Let $V$ be a finite dimensional $A$-module where $A$ is a finite dimensional algebra. I want to show that $V$ is completely reducible (semi-simple) if and only the intersection of all the maximal submodules (Jacobson radical?) is trivial.
My Thoughts...
Assuming $V$ is completely reducible we can write $V$ as
$$V=\dot\sum^n V_i$$
where the $V_i$ are irreducible for all $i$. I was thinking originally that all the maximal submodules could be generated by taking any $n-1$ components of the above sum and looking at their sum. However, this doesn't seem credible to me.
I can conclude that any maximal submodule must either completely contain or trivially intersect any of the irreducible submodules and each irreducible submodule must be contained in some maximal submodule (because duh). I do believe that any $n-1$ of the irreducible submodules must be maximal (as otherwise writing the module as an n-tuple I would find a proper submodule of an irreducible submodule). The intersection of these $n$ maximal submodules must be trivial as it can be written as
$$V_1 \cap V_2 \cap \dots \cap V_n \cap \text{some other stuff} = \{0\}$$
We can conclude then the intersection of all maximal submodules, which must be contained in the above, must be trivial.

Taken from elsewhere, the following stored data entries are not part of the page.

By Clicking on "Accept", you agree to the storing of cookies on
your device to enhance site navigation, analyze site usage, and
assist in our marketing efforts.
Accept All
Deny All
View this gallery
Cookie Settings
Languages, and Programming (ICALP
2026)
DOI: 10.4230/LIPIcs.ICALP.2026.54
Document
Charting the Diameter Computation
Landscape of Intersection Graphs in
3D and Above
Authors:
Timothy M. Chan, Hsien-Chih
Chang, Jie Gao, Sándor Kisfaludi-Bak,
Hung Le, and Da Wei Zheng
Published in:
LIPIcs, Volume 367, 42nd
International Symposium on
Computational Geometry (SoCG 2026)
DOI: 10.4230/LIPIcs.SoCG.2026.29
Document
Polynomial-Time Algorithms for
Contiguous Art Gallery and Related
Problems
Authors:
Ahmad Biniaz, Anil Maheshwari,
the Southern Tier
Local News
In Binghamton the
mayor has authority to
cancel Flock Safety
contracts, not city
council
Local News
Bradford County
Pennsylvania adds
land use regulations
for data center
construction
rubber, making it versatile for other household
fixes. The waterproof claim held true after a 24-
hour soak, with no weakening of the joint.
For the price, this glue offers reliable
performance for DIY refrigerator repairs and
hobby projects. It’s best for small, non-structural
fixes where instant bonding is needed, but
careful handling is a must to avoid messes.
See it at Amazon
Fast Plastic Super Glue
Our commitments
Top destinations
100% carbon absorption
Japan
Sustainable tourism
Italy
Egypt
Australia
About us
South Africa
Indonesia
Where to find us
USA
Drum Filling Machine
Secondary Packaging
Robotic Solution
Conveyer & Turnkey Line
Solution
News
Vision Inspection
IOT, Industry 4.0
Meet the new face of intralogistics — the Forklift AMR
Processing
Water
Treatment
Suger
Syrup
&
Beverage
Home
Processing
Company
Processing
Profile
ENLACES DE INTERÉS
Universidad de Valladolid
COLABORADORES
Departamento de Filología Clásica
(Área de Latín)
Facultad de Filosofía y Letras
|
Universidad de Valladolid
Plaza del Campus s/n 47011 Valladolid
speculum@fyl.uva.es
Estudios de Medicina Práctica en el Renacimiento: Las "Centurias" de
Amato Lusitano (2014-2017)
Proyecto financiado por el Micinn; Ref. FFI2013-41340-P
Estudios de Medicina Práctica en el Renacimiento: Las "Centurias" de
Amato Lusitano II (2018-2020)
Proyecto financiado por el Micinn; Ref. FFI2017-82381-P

I'm not sure about the converse direction. I'm not really looking for an answer more a kind of a push in the right direction.
Suppose that $V$ is completely reducible and $0\neq W$ be the intersection of all of the maximal submodules of $V$. Then let $W\oplus U=V$, from $W\cap U=0$ we know that $W\not\subset U$ hence $U$ is not maximal. So $U$ is contained in a maximal submodule by finite dimensionality, namely $U\subset V'$, hence $W\oplus V'\subsetneq V$, contradiction.
Conversely, suppose that the intersection of all of the maximal submodule of $V$ is trivial, then the natural homomorphism $V\rightarrow \oplus_{i=1}^nV/M_i$ is injective where $V/M_i$ is irreducible. So $V$ is completely reducible, as a submodule of a completely reducible module.